Процедуру формального опознания личности Казановы провел секретарь инквизиции Доменико Мария Кавалли, после чего его передали тюремщику в Пьомби. Потом его отвели в Зал Трех глав, в комнату, где собирались — только по ночам — инквизиторы от Совета десяти или Совета трех. Потолки этой комнаты расписал Веронезе, и до наших дней она дошла в почти неизменном виде, за исключением того, что в 1755 году на ее стенах появился дар кардиналу Доменико Гримани — триптих Иеронима Босха с изображением видений ада. Таким на много месяцев для Казановы мог стать последний образ «свободы».
По все более сужавшимся лестницам и коридорам его отвели в помещение над Залом Большого совета.

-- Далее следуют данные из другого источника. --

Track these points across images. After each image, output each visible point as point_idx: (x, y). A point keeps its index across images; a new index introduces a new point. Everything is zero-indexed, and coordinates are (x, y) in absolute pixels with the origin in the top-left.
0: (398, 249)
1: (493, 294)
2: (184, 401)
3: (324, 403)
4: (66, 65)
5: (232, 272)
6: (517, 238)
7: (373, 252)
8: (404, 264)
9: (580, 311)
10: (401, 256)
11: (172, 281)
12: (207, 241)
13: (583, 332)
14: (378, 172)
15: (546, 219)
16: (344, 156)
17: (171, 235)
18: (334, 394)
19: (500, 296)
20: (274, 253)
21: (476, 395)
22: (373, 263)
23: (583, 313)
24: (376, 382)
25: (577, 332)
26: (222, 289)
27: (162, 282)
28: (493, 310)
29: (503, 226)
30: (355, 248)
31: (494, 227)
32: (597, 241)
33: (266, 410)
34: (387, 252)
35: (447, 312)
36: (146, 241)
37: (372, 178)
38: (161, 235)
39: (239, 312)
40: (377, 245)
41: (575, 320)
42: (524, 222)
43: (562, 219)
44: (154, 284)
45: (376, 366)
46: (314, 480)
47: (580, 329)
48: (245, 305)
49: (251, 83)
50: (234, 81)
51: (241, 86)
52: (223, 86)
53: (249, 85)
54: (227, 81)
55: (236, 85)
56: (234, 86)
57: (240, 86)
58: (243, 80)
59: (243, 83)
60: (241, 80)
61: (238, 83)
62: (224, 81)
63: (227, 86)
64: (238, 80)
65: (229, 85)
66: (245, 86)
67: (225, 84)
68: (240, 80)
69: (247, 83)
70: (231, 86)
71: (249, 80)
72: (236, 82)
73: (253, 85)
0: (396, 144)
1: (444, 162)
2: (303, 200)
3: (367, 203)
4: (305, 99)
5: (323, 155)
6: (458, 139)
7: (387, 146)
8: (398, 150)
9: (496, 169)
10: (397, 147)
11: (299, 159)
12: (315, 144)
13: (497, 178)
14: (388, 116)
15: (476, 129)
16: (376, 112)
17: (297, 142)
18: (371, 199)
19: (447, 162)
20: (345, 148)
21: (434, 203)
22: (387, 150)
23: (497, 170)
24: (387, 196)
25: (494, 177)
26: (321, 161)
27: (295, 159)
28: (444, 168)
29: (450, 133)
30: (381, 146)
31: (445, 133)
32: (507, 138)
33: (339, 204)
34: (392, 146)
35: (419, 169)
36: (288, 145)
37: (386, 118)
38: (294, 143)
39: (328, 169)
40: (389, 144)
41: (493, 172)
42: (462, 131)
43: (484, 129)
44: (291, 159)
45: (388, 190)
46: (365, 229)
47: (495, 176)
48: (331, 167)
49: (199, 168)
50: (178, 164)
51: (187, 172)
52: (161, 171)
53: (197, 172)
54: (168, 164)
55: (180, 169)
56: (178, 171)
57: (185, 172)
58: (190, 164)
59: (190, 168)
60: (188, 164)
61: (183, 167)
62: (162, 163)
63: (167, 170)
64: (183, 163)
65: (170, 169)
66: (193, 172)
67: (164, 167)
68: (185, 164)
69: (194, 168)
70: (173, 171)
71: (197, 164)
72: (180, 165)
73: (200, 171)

Там тюремщик Лоренцо Басадонна вытащил ключ, а потом отвел Казанову к сделанной из лиственницы клети, одной из полудюжины находившихся там, размерами примерно восемь на десять футов и всего лишь пять футов высотой, причем дверь в нее была высотой три фута — примерно вполовину ниже роста нового заключенного. Во время всего этого Казанове, как судимому инквизицией, не сказали ни о выдвинутых против него обвинениях, ни о принятом Советом Трех приговоре: пять лет заточения. Его преступление было классифицировано как «религиозный вопрос», и слушаний по делу решено было не проводить.

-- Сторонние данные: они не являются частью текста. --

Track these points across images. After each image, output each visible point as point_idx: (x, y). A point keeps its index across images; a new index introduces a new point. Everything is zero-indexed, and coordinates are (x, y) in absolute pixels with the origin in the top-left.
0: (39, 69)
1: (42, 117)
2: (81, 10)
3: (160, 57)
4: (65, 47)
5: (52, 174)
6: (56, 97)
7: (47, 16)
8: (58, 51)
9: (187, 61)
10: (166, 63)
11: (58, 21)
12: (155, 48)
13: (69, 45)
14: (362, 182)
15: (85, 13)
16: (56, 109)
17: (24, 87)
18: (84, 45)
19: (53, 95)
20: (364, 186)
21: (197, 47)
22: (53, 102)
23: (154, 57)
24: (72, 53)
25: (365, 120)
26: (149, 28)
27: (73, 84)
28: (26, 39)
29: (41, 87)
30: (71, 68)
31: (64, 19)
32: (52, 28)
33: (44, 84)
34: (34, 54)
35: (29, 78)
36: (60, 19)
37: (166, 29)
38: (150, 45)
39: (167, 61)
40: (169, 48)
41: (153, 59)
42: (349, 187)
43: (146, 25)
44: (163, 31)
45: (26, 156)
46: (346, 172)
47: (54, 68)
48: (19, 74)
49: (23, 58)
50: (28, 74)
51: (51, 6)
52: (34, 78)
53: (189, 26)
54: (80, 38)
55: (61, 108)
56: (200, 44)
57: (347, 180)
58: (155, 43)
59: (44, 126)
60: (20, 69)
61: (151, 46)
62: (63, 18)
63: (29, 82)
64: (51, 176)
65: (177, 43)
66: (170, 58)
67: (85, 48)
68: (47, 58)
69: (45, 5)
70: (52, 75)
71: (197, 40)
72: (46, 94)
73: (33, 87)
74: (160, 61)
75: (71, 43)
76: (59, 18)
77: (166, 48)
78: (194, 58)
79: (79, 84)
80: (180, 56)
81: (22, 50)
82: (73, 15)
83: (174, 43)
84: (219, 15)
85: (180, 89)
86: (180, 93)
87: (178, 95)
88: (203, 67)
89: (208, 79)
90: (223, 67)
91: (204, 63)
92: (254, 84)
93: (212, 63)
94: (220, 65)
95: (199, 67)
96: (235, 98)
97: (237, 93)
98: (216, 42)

«Удрученный и ошеломленный», он услышал, как за ним заперли дверь. Джакомо был лишен помощи семьи, своих молодых знатных друзей и даже Брагадина, чья щедрость к нему, согласно материалам инквизиции, была одной из причин, почему Казанова попал под подозрение. Его первая камера находилась над Залом инквизиции и имела маленькое зарешеченное окошко в двери. Джакомо охватило отчаяние, а затем и злость:
Я понял, что окончу свои дни в месте, где ложь выдают за правду, а реальность похожа на какой-то дурной сон; где ум теряет свои способности, и больное воображение может сделать человека жертвой или призрачной надежды, или ужасающего отчаяния. Я принял решение сохранять собственный разум путем упражнений во всей той философии, что хранил в своей душе, но никогда не имел случая заняться.

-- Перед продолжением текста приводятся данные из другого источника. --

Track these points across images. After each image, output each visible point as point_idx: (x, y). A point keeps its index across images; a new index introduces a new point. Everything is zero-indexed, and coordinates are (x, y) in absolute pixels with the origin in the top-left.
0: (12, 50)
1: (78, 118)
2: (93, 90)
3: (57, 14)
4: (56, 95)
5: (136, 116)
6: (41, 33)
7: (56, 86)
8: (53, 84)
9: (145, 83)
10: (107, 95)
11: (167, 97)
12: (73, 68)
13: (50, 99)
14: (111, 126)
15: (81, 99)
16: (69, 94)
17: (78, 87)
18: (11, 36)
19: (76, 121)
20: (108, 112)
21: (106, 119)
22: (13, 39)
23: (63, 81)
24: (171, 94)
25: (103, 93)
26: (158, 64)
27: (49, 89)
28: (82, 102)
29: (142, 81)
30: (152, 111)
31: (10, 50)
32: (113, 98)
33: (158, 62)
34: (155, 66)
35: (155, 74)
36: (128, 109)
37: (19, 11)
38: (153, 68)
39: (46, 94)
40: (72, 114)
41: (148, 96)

Тюремщик Лоренцо оказывал «частные» услуги — передавал письма и — изредка — еду и даже книги из внешнего мира. Он сразу же спросил у Казановы, что принести ему на обед. В камере было достаточно света и воздуха, но зимой там было холодно, а летом — невыносимо жарко. Однако продовольствие доставлялось регулярно, предоставлялась скромная мебель и книги (Казанова получил одну по выбору инквизиции — «Град мистический» сестры Марии из Агреды, которую счел еще более ужасной, чем окружающая обстановка) — так заключенные могли отчасти создать подобие своего прежнего образа жизни, находясь лишь в нескольких футах от приговоривших их судей.
Понемногу Казанова пришел к выводу, что его заточение не будет похожим на короткое и суровое пребывание в форте Сант-Андреа. Постепенно его ум стали занимать лихорадочные мысли о побеге. Отсюда еще никто не бежал. Но Казанову окружали не метровые каменные стены тюрьмы Поцци, он сидел в здании дворца, средоточии венецианского властолюбия и политического разложения. Он полагал, что если сумеет выбраться через пол или потолок камеры (они были из дерева и терраццо, смеси цемента и мраморной крошки) или на свинцовую крышу, то уж, конечно, сможет и сбежать, используя неразбериху дворцовой жизни.
Дни складывались в недели, недели — в месяцы, и вот уже лето перешло в зиму. После девяти месяцев заключения бледному и страдающему болями в спине Казанове позволили наконец выходить из тесной клетки на регулярные прогулки. Его вывели не на воздух открытого двора Поцци, но в полутемный мощенный камнем подвал внизу дворца, над которым находилась сенаторская лоджия. Свод тут поддерживали маленькие кирпичные колонны, и позади одной из них Казанова, возле кучи бумаг о средневековых процессах, нашел острый кованый клин, похожий на те, что поддерживают тяжелый потолок Тинторетто и сотнями вбиты на чердаке. Спрятав находку, Джакомо пронес ее в собственную камеру.